Goal of the exercise
Render the lines in the listing below, from the line with "class: Liliopsida" up to and including the line with "common name: Yellow flag", as a JSON list of strings, one string per line, with blank lines left out.

Material provided
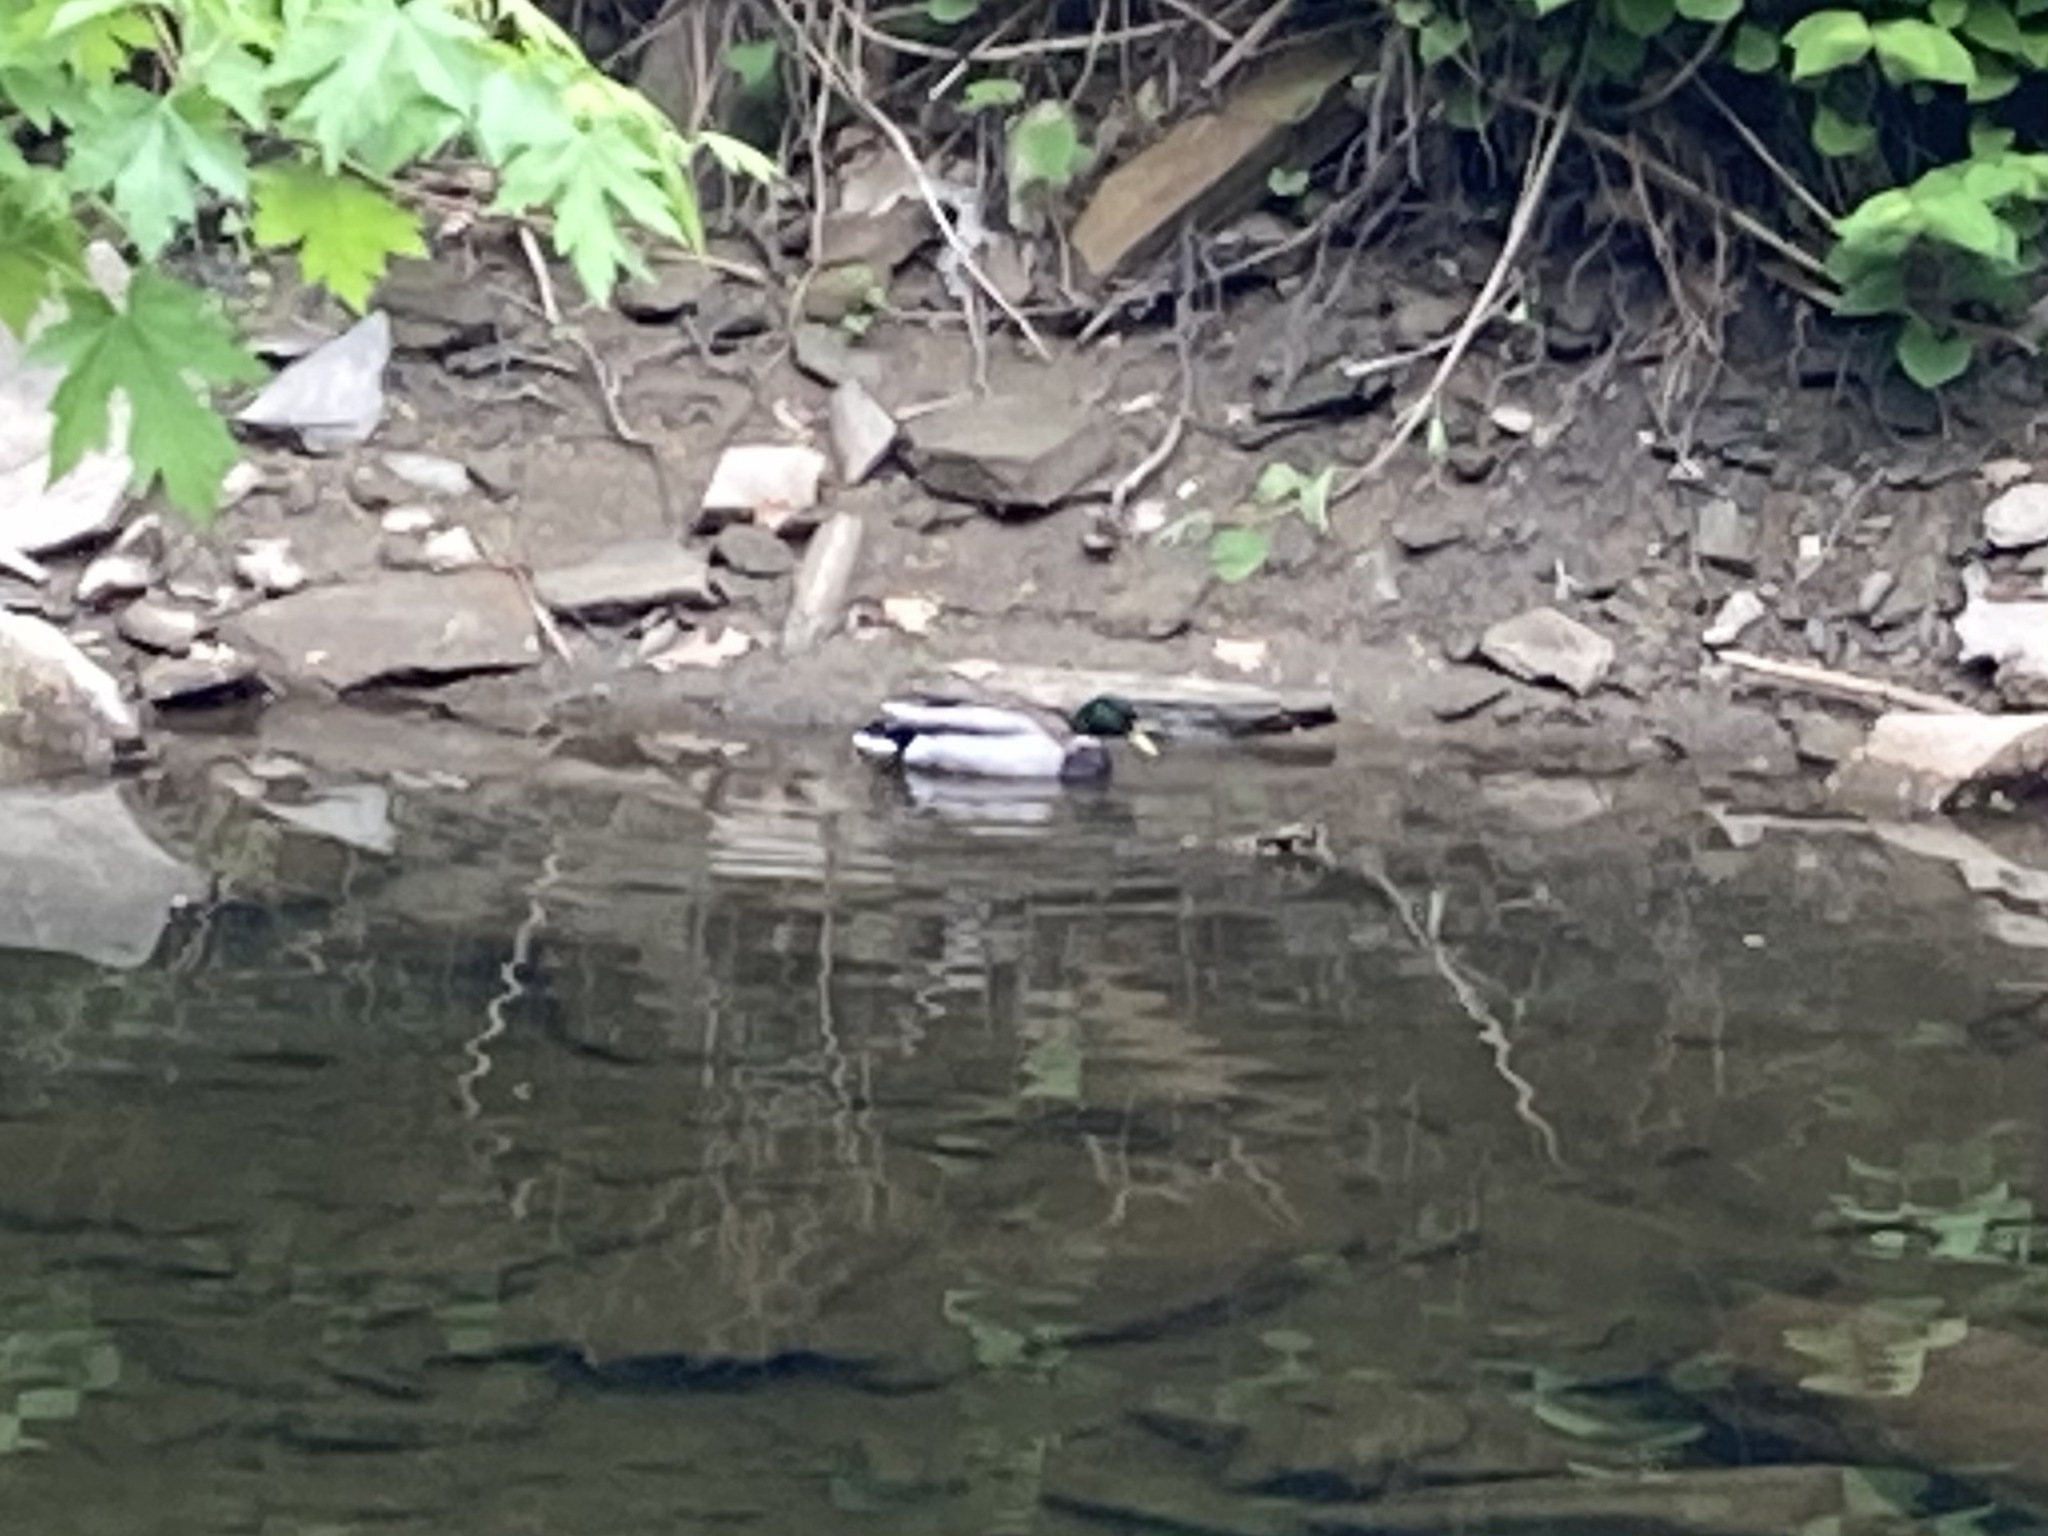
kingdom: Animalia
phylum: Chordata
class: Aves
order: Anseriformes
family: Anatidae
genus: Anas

* * *

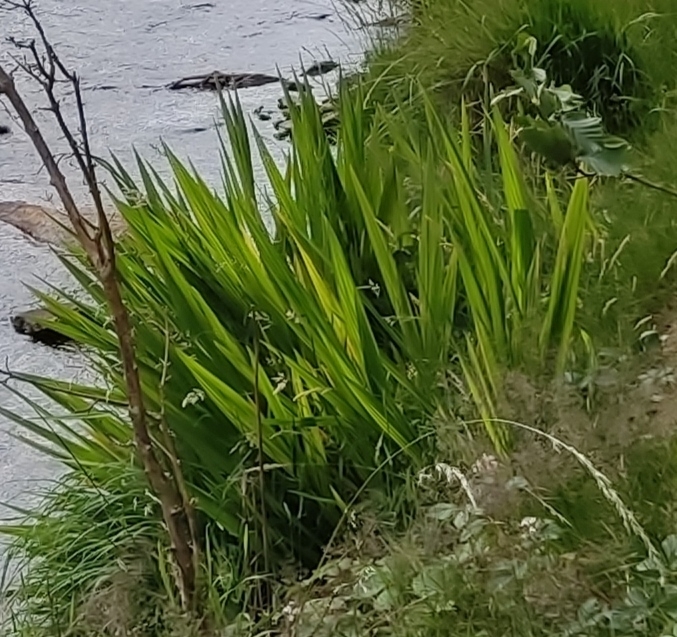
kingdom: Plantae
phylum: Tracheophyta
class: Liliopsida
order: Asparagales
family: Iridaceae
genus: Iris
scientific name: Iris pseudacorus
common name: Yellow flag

Problem solution
[
  "class: Liliopsida",
  "order: Asparagales",
  "family: Iridaceae",
  "genus: Iris",
  "scientific name: Iris pseudacorus",
  "common name: Yellow flag"
]